Three steps:  1) Accept what is.  2) Deliver "excellent best" right now.  3) Never quit; win it in the late innings. ...  If you know what's true but do not let that guide you, then you get what you deserve.

-- Robert Forster (1941 - 2019), American actor and TNS member, speaking to a crowd at ggg999, the General Global Gathering of the Triple Nine Society (1 September 2012)

Wednesday, March 25, 2026

From Whatever Source

One should accept the truth from whatever source it proceeds.

-- Moshe ben Maimon (1135 or 1138 - 1204), commonly known as Moses Maimonides, Jewish rabbi, physician, and philosopher, Foreword to The Eight Chapters Of Maimonides On Ethics, translated by Joseph I. Gorfinkle, Ph.D. (1912), Page 35-36

Tuesday, March 24, 2026

RIP Robert Mueller

You really don't think about it as you go through it; you just try to do the right thing at the right time.

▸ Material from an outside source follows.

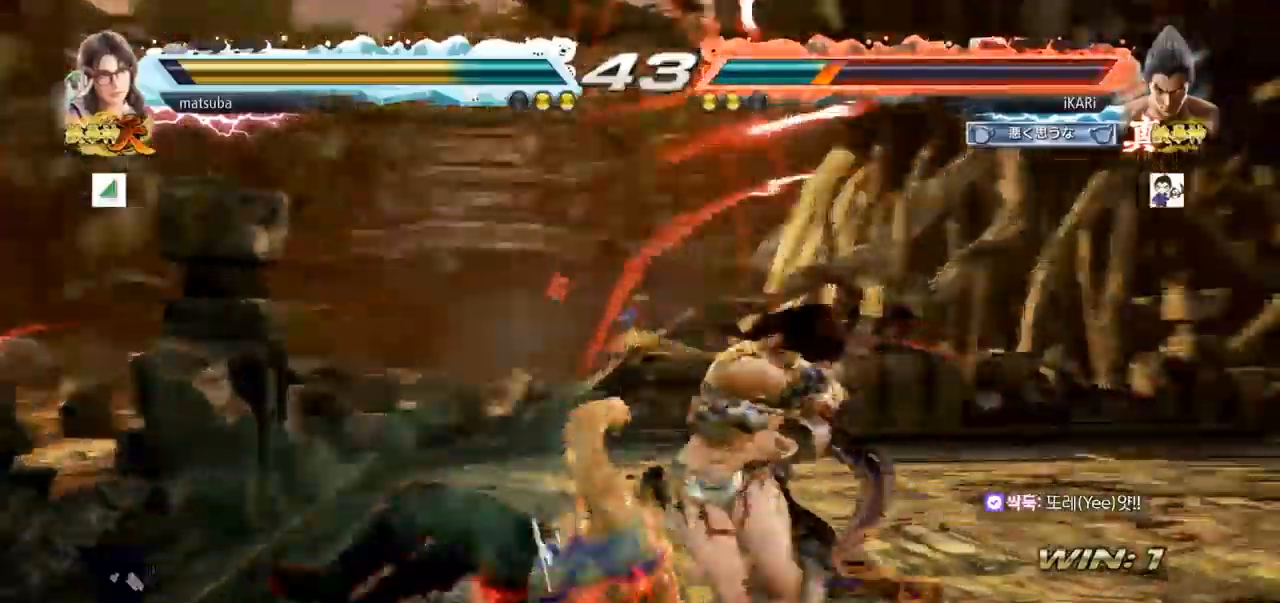
{"buttons": [], "left_stick": "left", "events": [[300, "left_stick", "left"], [350, "left_stick", "center"], [417, "TRIANGLE", "down"], [417, "left_stick", "left"], [467, "TRIANGLE", "up"]]}
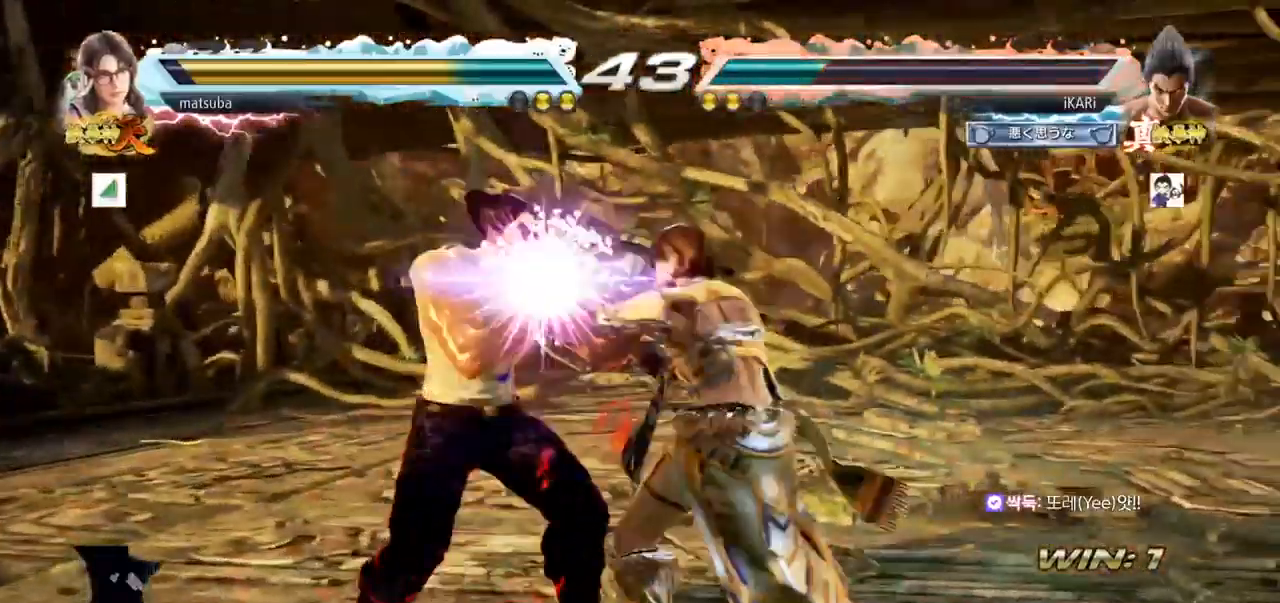
{"buttons": [], "left_stick": "center", "events": [[17, "left_stick", "down-left"], [200, "SQUARE", "down"], [200, "left_stick", "center"], [234, "TRIANGLE", "down"], [267, "SQUARE", "up"], [267, "TRIANGLE", "up"], [434, "SQUARE", "down"], [434, "TRIANGLE", "down"], [484, "SQUARE", "up"], [484, "TRIANGLE", "up"]]}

-- Robert Swan Mueller III (7 August 1944 - 20 March 2026), American attorney who served as the 6th Director of the Federal Bureau of Investigation from 2001 to 2013 and in 2017 as Special Counsel investigating Russian interference in the 2016 US elections and related matters, interview with Aaron Harber (2015)

Monday, March 23, 2026

Goodhart's Law

When a measure becomes a target, it ceases to be a good measure.

-- Goodhart's law, named for Charles Albert Eric Goodhart, CBE, FBA (born 23 October 1936), British economist, originally (1975) expressed as "Any observed statistical regularity will tend to collapse once pressure is placed upon it for control purposes."